James had many underlying symptoms, but he did not get lesions, scabs or spots that often accompany a case of monkeypox. He does remember one of his sexual partners having spots on his body.
According to PCR test results on May 28, James was positive for monkeypox. The PCR test is not an accurate diagnosis for a specific infection, so it’s hard to confirm exactly what James was afflicted with, especially with his underlying HIV diagnosis. Nevertheless, James says he has not been properly contact traced by UK Health Security Agency and is therefore not self-isolating at home.
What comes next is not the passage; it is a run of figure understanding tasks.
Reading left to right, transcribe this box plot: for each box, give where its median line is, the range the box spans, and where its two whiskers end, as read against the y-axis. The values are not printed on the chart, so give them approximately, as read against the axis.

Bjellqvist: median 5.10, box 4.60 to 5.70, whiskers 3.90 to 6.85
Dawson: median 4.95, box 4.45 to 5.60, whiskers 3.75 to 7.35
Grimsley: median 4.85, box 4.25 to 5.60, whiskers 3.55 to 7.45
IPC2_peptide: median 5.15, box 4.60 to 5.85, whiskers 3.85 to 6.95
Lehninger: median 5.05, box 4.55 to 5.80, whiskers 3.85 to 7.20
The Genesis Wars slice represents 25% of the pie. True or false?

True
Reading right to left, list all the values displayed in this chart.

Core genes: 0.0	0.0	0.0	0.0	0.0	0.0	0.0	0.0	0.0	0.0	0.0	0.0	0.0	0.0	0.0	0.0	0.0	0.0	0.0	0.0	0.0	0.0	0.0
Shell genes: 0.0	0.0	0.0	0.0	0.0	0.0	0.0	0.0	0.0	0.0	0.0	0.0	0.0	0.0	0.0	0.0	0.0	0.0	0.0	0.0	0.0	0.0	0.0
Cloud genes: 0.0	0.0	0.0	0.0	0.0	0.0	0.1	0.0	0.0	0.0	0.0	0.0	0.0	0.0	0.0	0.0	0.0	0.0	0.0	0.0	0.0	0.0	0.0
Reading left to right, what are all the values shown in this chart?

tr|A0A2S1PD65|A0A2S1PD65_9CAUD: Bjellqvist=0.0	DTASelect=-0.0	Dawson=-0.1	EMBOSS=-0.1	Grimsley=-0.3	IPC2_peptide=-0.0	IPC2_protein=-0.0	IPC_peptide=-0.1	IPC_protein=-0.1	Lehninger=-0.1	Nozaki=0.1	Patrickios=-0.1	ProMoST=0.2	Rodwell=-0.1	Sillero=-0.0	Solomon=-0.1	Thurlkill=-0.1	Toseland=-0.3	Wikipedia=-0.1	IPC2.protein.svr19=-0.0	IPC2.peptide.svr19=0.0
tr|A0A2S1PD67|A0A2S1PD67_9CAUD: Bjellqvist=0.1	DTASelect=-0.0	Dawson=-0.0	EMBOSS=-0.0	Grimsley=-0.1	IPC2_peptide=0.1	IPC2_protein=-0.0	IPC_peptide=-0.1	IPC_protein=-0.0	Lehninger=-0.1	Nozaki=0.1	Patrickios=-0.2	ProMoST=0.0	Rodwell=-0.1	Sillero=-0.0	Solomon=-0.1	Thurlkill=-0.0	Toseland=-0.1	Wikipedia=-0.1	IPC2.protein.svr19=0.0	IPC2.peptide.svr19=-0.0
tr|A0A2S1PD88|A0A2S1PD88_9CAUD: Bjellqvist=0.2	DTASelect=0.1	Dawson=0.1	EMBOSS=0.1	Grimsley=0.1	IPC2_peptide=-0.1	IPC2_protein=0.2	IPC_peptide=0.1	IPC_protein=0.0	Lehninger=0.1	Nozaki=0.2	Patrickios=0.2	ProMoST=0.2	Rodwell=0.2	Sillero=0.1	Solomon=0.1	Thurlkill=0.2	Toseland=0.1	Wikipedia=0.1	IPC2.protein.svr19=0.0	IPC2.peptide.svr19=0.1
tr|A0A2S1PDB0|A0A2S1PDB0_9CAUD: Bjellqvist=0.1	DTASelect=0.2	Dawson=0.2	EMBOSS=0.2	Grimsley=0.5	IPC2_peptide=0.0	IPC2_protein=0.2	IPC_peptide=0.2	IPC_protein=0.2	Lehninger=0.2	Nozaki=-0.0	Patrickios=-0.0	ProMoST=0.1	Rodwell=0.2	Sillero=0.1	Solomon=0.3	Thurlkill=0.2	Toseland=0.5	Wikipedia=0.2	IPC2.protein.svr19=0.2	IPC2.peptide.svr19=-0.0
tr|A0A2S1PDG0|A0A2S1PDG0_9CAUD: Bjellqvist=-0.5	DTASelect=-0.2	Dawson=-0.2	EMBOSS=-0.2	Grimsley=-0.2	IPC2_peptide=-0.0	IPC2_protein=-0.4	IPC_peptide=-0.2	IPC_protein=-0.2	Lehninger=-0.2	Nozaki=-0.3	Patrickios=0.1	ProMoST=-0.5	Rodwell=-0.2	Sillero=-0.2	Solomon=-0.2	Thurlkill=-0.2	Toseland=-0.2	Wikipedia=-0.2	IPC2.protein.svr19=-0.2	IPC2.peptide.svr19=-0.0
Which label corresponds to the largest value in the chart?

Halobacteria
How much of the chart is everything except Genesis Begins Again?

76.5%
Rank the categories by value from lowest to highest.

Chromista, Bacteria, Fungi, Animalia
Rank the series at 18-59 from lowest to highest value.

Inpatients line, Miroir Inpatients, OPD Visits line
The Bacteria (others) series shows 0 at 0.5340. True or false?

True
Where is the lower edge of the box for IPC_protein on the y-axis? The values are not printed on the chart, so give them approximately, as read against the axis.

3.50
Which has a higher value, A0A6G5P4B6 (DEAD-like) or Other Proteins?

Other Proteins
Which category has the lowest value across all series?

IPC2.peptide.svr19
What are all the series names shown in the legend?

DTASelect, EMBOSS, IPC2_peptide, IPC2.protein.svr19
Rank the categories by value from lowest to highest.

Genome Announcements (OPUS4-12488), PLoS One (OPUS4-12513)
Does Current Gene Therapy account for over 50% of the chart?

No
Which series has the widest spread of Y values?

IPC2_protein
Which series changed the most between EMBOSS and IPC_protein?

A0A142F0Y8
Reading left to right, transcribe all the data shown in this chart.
He warns that there is a “lack of awareness about monkeypox's lesser-known symptoms” and his case is not being taken seriously by the government health agencies.
Some experts in the UK have warned gay men not to have sexual encounters if they have any symptoms of monkeypox; however, many government health officials do not want to be seen as homophobic, so they underplay the matter and refuse to comment on gay men’s sexual relations.
It's PRIDE month after all. The world is supposed to celebrate gay sex and all sorts of sexual perversion. Parents are supposed to introduce their children to transgenderism and accept the lie that there are multiple genders. “One would think that asking gay men to stop having sex with dozens of random strangers to prevent the spread of this virus would be a wise decision in the interest of public health,” writes Chris Menahan from Information Liberation.
Experts at the World Health Organization (WHO) previously warned against summer festivals because they could spread monkeypox. But now WHO’s Andy Seale is coming out in support of gay pride parades this summer. Gay pride parades “should go ahead as normal despite the fact that the virus can be spread by close contact,” he said. “It’s important that people who want to go out and celebrate gay pride, LGBTQ+ pride, to continue to go and plan to do so,” said Seale.
This same contradiction in public health messaging was observed in 2020, when health officials supported antifa, black lives matter and social justice protests, but continued to advocate for lock downs on small businesses, churches and health freedom rallies.